• _Work task_:
Your output must be a faithful copy of the listing underneath.

###

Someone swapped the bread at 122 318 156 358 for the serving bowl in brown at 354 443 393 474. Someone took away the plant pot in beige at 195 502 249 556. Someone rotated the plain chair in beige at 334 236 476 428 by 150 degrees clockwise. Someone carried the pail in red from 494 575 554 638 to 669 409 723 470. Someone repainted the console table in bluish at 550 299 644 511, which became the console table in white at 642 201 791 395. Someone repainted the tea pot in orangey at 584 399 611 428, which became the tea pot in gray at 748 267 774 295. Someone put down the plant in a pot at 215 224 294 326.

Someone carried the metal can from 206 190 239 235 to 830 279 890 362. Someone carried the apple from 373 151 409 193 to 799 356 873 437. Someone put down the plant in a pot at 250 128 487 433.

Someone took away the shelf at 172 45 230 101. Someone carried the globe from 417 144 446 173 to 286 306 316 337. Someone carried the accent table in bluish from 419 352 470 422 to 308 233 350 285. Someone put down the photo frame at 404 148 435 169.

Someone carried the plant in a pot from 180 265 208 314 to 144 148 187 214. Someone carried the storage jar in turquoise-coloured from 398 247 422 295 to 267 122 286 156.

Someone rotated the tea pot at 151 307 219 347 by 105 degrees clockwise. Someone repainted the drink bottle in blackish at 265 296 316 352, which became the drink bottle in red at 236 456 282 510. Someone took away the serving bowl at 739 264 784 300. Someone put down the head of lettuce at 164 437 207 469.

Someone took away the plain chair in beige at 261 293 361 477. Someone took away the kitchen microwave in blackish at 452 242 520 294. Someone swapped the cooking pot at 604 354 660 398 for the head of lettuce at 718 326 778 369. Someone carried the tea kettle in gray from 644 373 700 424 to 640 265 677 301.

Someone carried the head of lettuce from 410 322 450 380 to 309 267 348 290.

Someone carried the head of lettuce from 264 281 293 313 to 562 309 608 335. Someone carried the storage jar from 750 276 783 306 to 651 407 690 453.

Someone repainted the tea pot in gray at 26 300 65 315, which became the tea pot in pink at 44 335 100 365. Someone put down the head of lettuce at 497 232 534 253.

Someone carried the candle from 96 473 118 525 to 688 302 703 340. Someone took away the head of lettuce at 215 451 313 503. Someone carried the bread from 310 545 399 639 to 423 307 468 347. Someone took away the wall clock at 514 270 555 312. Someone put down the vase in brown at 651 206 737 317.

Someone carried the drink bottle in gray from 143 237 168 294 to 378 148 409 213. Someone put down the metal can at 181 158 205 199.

###

• _Task result_:
Someone swapped the bread at 122 318 156 358 for the serving bowl in brown at 354 443 393 474. Someone took away the plant pot in beige at 195 502 249 556. Someone rotated the plain chair in beige at 334 236 476 428 by 150 degrees clockwise. Someone carried the pail in red from 494 575 554 638 to 669 409 723 470. Someone repainted the console table in bluish at 550 299 644 511, which became the console table in white at 642 201 791 395. Someone repainted the tea pot in orangey at 584 399 611 428, which became the tea pot in gray at 748 267 774 295. Someone put down the plant in a pot at 215 224 294 326.

Someone carried the metal can from 206 190 239 235 to 830 279 890 362. Someone carried the apple from 373 151 409 193 to 799 356 873 437. Someone put down the plant in a pot at 250 128 487 433.

Someone took away the shelf at 172 45 230 101. Someone carried the globe from 417 144 446 173 to 286 306 316 337. Someone carried the accent table in bluish from 419 352 470 422 to 308 233 350 285. Someone put down the photo frame at 404 148 435 169.

Someone carried the plant in a pot from 180 265 208 314 to 144 148 187 214. Someone carried the storage jar in turquoise-coloured from 398 247 422 295 to 267 122 286 156.

Someone rotated the tea pot at 151 307 219 347 by 105 degrees clockwise. Someone repainted the drink bottle in blackish at 265 296 316 352, which became the drink bottle in red at 236 456 282 510. Someone took away the serving bowl at 739 264 784 300. Someone put down the head of lettuce at 164 437 207 469.

Someone took away the plain chair in beige at 261 293 361 477. Someone took away the kitchen microwave in blackish at 452 242 520 294. Someone swapped the cooking pot at 604 354 660 398 for the head of lettuce at 718 326 778 369. Someone carried the tea kettle in gray from 644 373 700 424 to 640 265 677 301.

Someone carried the head of lettuce from 410 322 450 380 to 309 267 348 290.

Someone carried the head of lettuce from 264 281 293 313 to 562 309 608 335. Someone carried the storage jar from 750 276 783 306 to 651 407 690 453.

Someone repainted the tea pot in gray at 26 300 65 315, which became the tea pot in pink at 44 335 100 365. Someone put down the head of lettuce at 497 232 534 253.

Someone carried the candle from 96 473 118 525 to 688 302 703 340. Someone took away the head of lettuce at 215 451 313 503. Someone carried the bread from 310 545 399 639 to 423 307 468 347. Someone took away the wall clock at 514 270 555 312. Someone put down the vase in brown at 651 206 737 317.

Someone carried the drink bottle in gray from 143 237 168 294 to 378 148 409 213. Someone put down the metal can at 181 158 205 199.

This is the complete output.